There is no big mystery about the reason for this disparity. The original study contained the crucial data.

e2. District attorneys ask for a capital sentence in seventy percent of the cases involving a black defendant and a white victim. When the victim is black and the defendant is white, however, a mere nineteen percent are even prosecuted as capital cases.

Clearly the discretion of local law enforcement officials is the point at which racial attitudes enter the criminal process. Apparently, black on black murders are considered even less important, since the Baldus study showed that the death penalty was requested in only nineteen percent of these cases.

In Furman the Supreme Court was concerned with the arbitary and capricious actions of trial judges, and particularly juries. It appears now, however, that the judgments, both arbitary and prejudical, of other legal officials is even more problematic. I take it to be obvious that the best explanation of the Baldus data is the following.

t0. The race of the murder victim causally influences the decision whether to seek the death penalty.

Given my earlier interpretation of the Eighth Amendment, this account of the murder statistics in Georgia seem to demand that the Supreme Court declare capital punishment, at least in the state of Georgia, to be unconstitutional.

5.  What's the Best Explanation?

As I hope by this point you are all already thinking, the crucial question is whether t0 is really the best explanation. I, personally, cannot see anyway in this could be a case of "reverse causation." Thus, I reject any possibility that the following needs to be considered at all.

t1. The decision to seek the death penalty causes the race of the victim.

I, also, find it pretty hard to explain the Baldus study results as simply a "statistical fluke." Such things are always possible, but modern statistical analysis guarantees us that they are exceedingly unlikely. Consequently, the following is also very low on my plausibility ranking.

t2. It's just a coincidence that victims' race "correlated" with capital sentences in Georgia.

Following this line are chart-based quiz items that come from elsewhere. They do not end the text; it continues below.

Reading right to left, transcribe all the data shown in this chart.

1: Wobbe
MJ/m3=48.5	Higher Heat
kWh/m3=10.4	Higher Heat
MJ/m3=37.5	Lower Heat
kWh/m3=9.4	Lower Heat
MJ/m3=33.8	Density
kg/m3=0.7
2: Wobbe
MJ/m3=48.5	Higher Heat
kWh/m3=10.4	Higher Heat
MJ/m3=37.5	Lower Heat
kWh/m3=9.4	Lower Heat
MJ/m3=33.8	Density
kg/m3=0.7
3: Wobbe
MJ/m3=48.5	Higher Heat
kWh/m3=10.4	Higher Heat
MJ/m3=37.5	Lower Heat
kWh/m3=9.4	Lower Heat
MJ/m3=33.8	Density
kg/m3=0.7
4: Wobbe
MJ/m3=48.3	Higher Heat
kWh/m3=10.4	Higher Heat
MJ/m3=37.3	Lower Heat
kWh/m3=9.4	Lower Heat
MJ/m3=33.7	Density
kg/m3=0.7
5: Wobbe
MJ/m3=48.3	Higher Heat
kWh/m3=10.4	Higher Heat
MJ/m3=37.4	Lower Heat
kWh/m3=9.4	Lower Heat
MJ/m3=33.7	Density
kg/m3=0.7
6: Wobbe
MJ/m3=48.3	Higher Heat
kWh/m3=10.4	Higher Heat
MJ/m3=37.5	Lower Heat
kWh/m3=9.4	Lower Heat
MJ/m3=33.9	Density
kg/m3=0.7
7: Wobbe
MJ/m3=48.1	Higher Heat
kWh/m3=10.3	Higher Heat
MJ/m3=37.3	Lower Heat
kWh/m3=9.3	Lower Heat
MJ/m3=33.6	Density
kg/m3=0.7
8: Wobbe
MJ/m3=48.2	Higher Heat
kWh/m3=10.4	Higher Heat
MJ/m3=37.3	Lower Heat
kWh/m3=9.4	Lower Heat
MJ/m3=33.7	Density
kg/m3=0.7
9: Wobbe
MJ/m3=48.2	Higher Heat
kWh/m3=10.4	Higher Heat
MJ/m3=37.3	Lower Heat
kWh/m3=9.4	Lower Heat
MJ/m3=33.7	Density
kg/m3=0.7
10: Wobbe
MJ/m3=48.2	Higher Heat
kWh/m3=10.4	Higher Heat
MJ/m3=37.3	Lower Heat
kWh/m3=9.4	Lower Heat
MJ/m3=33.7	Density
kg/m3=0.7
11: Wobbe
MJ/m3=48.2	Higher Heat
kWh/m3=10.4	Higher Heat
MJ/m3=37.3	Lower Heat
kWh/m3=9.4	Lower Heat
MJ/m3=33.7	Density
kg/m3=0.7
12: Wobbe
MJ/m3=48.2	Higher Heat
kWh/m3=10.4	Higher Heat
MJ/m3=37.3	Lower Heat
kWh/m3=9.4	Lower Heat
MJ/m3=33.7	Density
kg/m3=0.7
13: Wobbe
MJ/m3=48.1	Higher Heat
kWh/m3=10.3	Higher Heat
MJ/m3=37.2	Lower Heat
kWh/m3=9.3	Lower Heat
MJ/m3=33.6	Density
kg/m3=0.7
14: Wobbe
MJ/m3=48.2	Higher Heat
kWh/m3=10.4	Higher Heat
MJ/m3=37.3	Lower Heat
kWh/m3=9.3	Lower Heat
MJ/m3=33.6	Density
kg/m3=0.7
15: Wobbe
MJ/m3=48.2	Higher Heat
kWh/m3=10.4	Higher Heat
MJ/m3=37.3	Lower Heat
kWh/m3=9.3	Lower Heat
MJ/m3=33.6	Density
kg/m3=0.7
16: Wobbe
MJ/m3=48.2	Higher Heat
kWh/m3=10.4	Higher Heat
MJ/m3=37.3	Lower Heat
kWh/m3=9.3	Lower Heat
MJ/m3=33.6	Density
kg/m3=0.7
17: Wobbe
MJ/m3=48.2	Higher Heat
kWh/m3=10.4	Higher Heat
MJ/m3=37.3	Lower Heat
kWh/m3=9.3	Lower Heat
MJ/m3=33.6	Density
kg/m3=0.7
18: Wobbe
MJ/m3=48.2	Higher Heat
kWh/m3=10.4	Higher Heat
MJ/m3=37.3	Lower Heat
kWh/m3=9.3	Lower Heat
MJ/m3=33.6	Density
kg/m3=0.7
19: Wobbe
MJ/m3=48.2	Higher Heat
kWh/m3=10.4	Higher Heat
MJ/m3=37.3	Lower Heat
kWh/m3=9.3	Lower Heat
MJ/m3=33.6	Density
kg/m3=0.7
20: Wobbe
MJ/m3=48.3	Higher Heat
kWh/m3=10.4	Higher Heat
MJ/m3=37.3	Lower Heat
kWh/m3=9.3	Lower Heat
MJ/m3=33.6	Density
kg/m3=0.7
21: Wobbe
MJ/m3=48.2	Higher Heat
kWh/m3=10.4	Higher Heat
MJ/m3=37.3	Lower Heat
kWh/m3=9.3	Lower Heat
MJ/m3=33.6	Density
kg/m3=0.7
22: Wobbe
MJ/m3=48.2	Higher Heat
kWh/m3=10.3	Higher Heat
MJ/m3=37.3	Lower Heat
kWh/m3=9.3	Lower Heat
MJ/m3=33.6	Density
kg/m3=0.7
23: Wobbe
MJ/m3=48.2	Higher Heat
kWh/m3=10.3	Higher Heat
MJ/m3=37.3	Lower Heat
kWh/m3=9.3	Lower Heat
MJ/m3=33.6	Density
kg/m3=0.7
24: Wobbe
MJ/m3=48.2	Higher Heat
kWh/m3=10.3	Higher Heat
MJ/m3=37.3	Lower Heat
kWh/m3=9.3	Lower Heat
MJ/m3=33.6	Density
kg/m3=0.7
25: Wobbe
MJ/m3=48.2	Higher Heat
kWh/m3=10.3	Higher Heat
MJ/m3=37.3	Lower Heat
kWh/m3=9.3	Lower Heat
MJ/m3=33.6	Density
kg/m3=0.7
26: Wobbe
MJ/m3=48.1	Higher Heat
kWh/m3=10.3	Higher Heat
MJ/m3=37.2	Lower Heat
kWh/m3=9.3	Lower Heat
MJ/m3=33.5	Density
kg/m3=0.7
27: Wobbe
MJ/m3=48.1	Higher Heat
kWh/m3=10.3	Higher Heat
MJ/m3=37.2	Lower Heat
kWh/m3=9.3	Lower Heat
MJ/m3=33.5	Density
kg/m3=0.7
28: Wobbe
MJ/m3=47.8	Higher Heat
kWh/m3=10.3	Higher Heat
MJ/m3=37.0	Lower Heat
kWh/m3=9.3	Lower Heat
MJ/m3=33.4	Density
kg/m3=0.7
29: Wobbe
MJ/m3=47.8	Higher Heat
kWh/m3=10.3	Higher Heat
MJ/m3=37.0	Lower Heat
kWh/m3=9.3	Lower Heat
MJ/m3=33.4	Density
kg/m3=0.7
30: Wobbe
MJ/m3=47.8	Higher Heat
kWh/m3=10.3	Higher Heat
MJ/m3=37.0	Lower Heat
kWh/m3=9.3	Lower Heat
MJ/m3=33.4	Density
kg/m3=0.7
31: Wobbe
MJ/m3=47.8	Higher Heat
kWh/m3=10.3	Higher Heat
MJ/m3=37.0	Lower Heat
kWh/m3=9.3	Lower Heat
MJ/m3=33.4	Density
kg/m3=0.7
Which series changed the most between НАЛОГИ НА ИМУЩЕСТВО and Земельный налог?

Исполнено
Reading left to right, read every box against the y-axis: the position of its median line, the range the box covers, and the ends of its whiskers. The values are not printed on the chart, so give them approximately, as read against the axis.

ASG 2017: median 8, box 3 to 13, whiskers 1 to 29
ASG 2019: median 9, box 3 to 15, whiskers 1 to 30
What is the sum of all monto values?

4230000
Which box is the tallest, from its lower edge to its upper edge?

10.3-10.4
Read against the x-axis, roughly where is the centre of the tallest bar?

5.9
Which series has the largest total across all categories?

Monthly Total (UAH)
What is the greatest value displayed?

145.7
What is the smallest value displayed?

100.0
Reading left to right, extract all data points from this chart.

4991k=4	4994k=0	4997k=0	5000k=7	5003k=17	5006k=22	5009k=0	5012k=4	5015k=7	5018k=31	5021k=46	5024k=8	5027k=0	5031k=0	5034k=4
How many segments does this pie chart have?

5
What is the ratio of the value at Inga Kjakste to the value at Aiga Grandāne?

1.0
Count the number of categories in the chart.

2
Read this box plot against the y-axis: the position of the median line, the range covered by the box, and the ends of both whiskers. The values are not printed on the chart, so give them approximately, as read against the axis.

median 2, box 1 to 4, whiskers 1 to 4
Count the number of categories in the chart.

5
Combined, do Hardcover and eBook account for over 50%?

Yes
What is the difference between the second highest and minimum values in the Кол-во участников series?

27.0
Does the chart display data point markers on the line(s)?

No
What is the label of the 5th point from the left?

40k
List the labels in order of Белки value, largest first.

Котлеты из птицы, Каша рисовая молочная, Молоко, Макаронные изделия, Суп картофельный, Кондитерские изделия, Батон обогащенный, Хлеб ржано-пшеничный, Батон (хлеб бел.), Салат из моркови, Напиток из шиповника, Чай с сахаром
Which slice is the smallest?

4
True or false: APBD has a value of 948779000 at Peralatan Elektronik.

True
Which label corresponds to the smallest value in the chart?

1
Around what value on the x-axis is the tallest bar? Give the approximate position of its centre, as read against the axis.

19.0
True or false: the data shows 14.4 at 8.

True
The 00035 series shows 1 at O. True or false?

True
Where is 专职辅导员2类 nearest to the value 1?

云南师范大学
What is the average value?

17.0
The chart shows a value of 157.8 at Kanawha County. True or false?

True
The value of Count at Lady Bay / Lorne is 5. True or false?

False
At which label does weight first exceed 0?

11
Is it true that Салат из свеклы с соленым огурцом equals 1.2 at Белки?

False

The only serious competitor I can imagine, therefore, is that there is some unnoticed "common cause" that is independently responsible for both the race of the homicide victims, and the fact that their murderers received the sentences they did. The Baldus team tried to think of some of the possible factors in their original evaluation of the data. That's what they were up to when they performed the statistical tests that "controlled for over two hundred non-racial variables." Even when they did this, it turned out that murderers of white victims were 4.3 times as likely to receive death sentences. Maybe something else is responsible for the correlation, but we have yet to see what it is. Hence, I am willing to take the following seriously as a potential rival explanation.

t3. Some unidentified non-racial factor is responsible for the correlation of victim race and death sentences.

Since we have yet to even think of what this non-racial factor might be, I admit it's possibility, but rank it significantly lower than the racial explanation in t0.